### [THE INPUT]
--------------------------------------------------

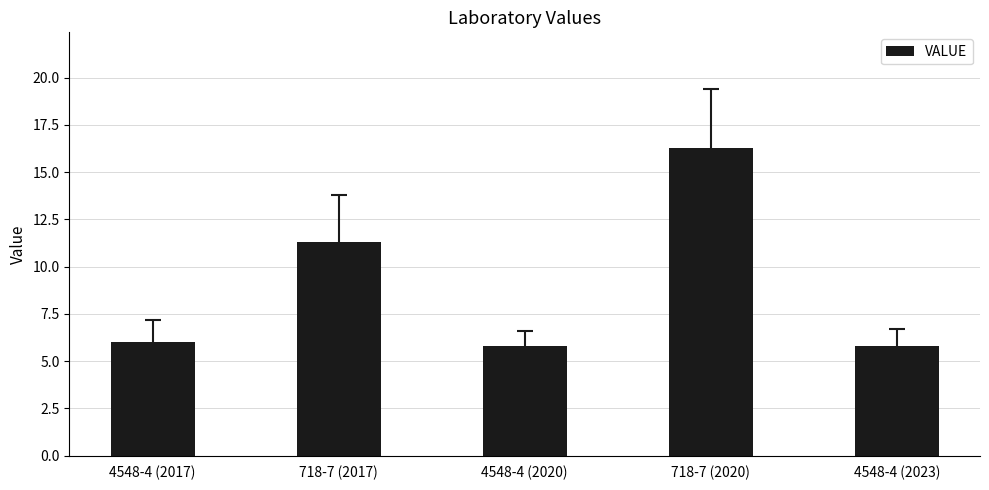

What is the ratio of the value at 4548-4 (2023) to the value at 4548-4 (2017)?

1.0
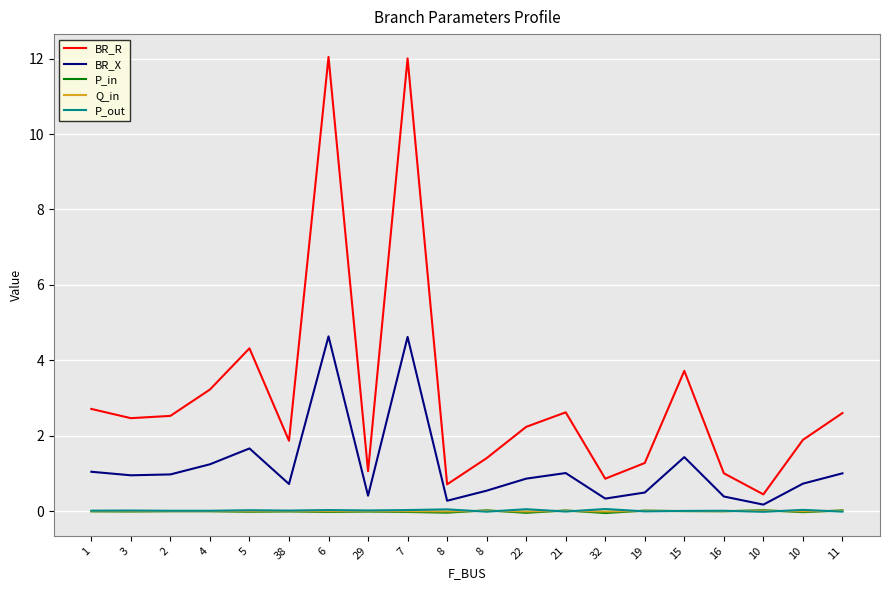

Reading left to right, what are all the values shown in this chart?

BR_R: 1=2.7	3=2.5	2=2.5	4=3.2	5=4.3	38=1.9	6=12.0	29=1.1	7=12.0	8=0.7	8=1.4	22=2.2	21=2.6	32=0.9	19=1.3	15=3.7	16=1.0	10=0.4	10=1.9	11=2.6
BR_X: 1=1.0	3=0.9	2=1.0	4=1.2	5=1.7	38=0.7	6=4.6	29=0.4	7=4.6	8=0.3	8=0.5	22=0.9	21=1.0	32=0.3	19=0.5	15=1.4	16=0.4	10=0.2	10=0.7	11=1.0
P_in: 1=-0.0	3=-0.0	2=-0.0	4=-0.0	5=-0.0	38=-0.0	6=-0.0	29=-0.0	7=-0.0	8=-0.0	8=0.0	22=-0.0	21=0.0	32=-0.1	19=0.0	15=-0.0	16=-0.0	10=0.0	10=-0.0	11=0.0
Q_in: 1=-0.0	3=-0.0	2=-0.0	4=-0.0	5=-0.0	38=-0.0	6=-0.0	29=-0.0	7=-0.0	8=-0.0	8=0.0	22=-0.0	21=0.0	32=-0.0	19=0.0	15=-0.0	16=-0.0	10=0.0	10=-0.0	11=0.0
P_out: 1=0.0	3=0.0	2=0.0	4=0.0	5=0.0	38=0.0	6=0.0	29=0.0	7=0.0	8=0.0	8=-0.0	22=0.0	21=-0.0	32=0.1	19=-0.0	15=0.0	16=0.0	10=-0.0	10=0.0	11=-0.0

--------------------------------------------------

### [ASSIGNMENT]
Copy out all of the data above word for word, but leave out the pictures.

### [SOLUTION FOR THIS EXERCISE]
What is the ratio of the value at 4548-4 (2023) to the value at 4548-4 (2017)?

1.0

Reading left to right, what are all the values shown in this chart?

BR_R: 1=2.7	3=2.5	2=2.5	4=3.2	5=4.3	38=1.9	6=12.0	29=1.1	7=12.0	8=0.7	8=1.4	22=2.2	21=2.6	32=0.9	19=1.3	15=3.7	16=1.0	10=0.4	10=1.9	11=2.6
BR_X: 1=1.0	3=0.9	2=1.0	4=1.2	5=1.7	38=0.7	6=4.6	29=0.4	7=4.6	8=0.3	8=0.5	22=0.9	21=1.0	32=0.3	19=0.5	15=1.4	16=0.4	10=0.2	10=0.7	11=1.0
P_in: 1=-0.0	3=-0.0	2=-0.0	4=-0.0	5=-0.0	38=-0.0	6=-0.0	29=-0.0	7=-0.0	8=-0.0	8=0.0	22=-0.0	21=0.0	32=-0.1	19=0.0	15=-0.0	16=-0.0	10=0.0	10=-0.0	11=0.0
Q_in: 1=-0.0	3=-0.0	2=-0.0	4=-0.0	5=-0.0	38=-0.0	6=-0.0	29=-0.0	7=-0.0	8=-0.0	8=0.0	22=-0.0	21=0.0	32=-0.0	19=0.0	15=-0.0	16=-0.0	10=0.0	10=-0.0	11=0.0
P_out: 1=0.0	3=0.0	2=0.0	4=0.0	5=0.0	38=0.0	6=0.0	29=0.0	7=0.0	8=0.0	8=-0.0	22=0.0	21=-0.0	32=0.1	19=-0.0	15=0.0	16=0.0	10=-0.0	10=0.0	11=-0.0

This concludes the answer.